= Instructions for the task =
Continue the news article on Internet sales taxes from where it stops.
[Opening Page extract section]
Everyone expected Utah Gov. Mike Leavitt to unveil a plan by governors to end what has become a tax-free zone for retail sales on the Internet.

He did but with a surprise twist. He wants a new experimental tax system to be voluntary for a few years -- and maybe lead to a new permanent system to replace current sales taxes he says are archaic, unfair and unable to keep up with technology."The existing system of sales tax will not work in the 21st century," Leavitt told a packed news conference at the National Press Club. "It is unthinkably complex and incompatible with the direction of commerce in the world. It must be modernized."

But not tomorrow, Leavitt said. Probably the climate won't be right for these radical changes for six to eight years.

Voters will go to the polls soon to cast votes for their favorite candidates, and no tax issue goes down easily in an election year, Leavitt said.

In Utah, Gov. Mike Leavitt is in the thick of his budget season. As part of routine gubernatorial duties, he meets with his staff, signs proclamations and hosts foreign visitors. He listens to groups of concerned Utahns, the American Indian community one day, Sudanese refugees the next.

But outside Utah, in the national arena with which Leavitt is increasingly familiar, this state's likable chief executive officer is embroiled in what has been couched as a "backroom brawl" about whether to tax sales on the Internet.

When the debate is over -- and the governor says it must be settled sometime -- Leavitt hopes buying on the Internet will be more fair and that Utah will be able to collect millions in lost sales tax.

Leavitt, chairman of the powerful National Governor's Association and a member of a commission established by Congress to hammer out Internet tax issues, outlined the proposal Monday with three reporters in Salt Lake City before flying to Washington, D.C.
[Closing Page extract section]
[Opening Provided records section]
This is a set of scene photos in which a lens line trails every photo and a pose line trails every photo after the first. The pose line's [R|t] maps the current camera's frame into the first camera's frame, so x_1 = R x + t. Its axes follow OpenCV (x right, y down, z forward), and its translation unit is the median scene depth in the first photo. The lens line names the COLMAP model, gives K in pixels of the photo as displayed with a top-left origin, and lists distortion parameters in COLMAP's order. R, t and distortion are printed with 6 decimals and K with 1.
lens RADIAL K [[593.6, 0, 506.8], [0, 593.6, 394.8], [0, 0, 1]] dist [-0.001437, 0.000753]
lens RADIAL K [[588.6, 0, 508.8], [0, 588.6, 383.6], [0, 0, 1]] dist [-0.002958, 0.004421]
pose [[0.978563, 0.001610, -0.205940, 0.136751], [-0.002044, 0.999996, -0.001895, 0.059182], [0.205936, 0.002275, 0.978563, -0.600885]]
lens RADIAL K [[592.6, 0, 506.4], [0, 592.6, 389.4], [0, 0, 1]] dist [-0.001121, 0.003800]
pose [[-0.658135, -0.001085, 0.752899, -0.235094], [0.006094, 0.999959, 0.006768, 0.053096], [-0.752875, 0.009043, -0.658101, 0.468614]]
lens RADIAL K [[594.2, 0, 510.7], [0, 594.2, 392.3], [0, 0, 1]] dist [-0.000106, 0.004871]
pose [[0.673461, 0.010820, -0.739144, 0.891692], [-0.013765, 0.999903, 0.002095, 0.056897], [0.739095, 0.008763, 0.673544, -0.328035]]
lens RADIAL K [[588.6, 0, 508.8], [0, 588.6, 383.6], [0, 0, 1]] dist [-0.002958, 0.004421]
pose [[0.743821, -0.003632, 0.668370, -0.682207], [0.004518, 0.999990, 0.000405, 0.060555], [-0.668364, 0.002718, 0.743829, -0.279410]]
[Closing Provided records section]
= Answer area =
He was emphatic: "This is not a new tax," he said from his office at the Capitol. "The Internet itself should not be taxed." He believes that individual components of the Internet system should not be taxed.

In recent weeks, behind-the-scenes jockeying for position has become increasingly more aggressive in preparation for a December meeting of the Advisory Commission on Electronic Commerce. Leavitt is a member of the commission, and has gone toe-to-toe with the commission chairman, fellow Republican Gov. Jim Gilmore of Virginia, a no-tax proponent.

Here's how Leavitt illustrates the problems with the current system:

-- It's not fair to consumers. Why should a shopper have to pay sales tax at the local Eddie Bauer's store and not on a computer transaction? "Imagine pulling into a gas station where there are three pumps . . . but only one of the three is charging gasoline tax," Leavitt said Tuesday.

Inequity in the system is showing up in Leavitt's own household.

Utah First Lady Jackie Leavitt has resisted Internet shopping. But the family needed a sofa for the basement and on Leavitt's suggestion, Jackie went online to do her shopping. She searched furniture Web sites and found a sofa she liked, then turned to the Yellow Pages to find local furniture stores that carried the same sofa.

"She drove to the store, sat on an identical sofa in a different color, felt the fabric in the sample book and placed the order over the Internet."

Why buy on the Internet, Leavitt asked? Why not buy from the store while you were there? With shipping costs added to the tab, the price was about the same. Easy, Jackie Leavitt said, "No sales tax."

"We need to talk," Leavitt told his wife.

-- Big retailers like Wal-Mart or JC Penney know they must do a combination of "bits and mortar" business in the new century. This means some business will be done in the store, some on the Internet. But to collect sales taxes, those companies must know a litany of regulations and tax laws that vary in each of the 50 states. They must be responsible for audits and tax challenges that can come from each state and each county or city within each state.

A simpler system would be easier for these retailers.

Leavitt's proposal, submitted to the advisory commission Monday and supported by several national associations of counties, mayors, legislators and state governments, would use state-certified software and third-party service providers to streamline sales tax administration.

Say a consumer made a $200 purchase off the Internet. The third party would charge the consumer $212 for the purchase plus sales tax. It would collect the money and distribute the cost of the purchase back to the retailer, the sales tax to the state and collect a small commission for itself.

"Only those who voluntarily choose will be involved. This is a radical 21st century idea. Government saying to business, 'Here's a new system; we only want you to use it if it's better for you.' "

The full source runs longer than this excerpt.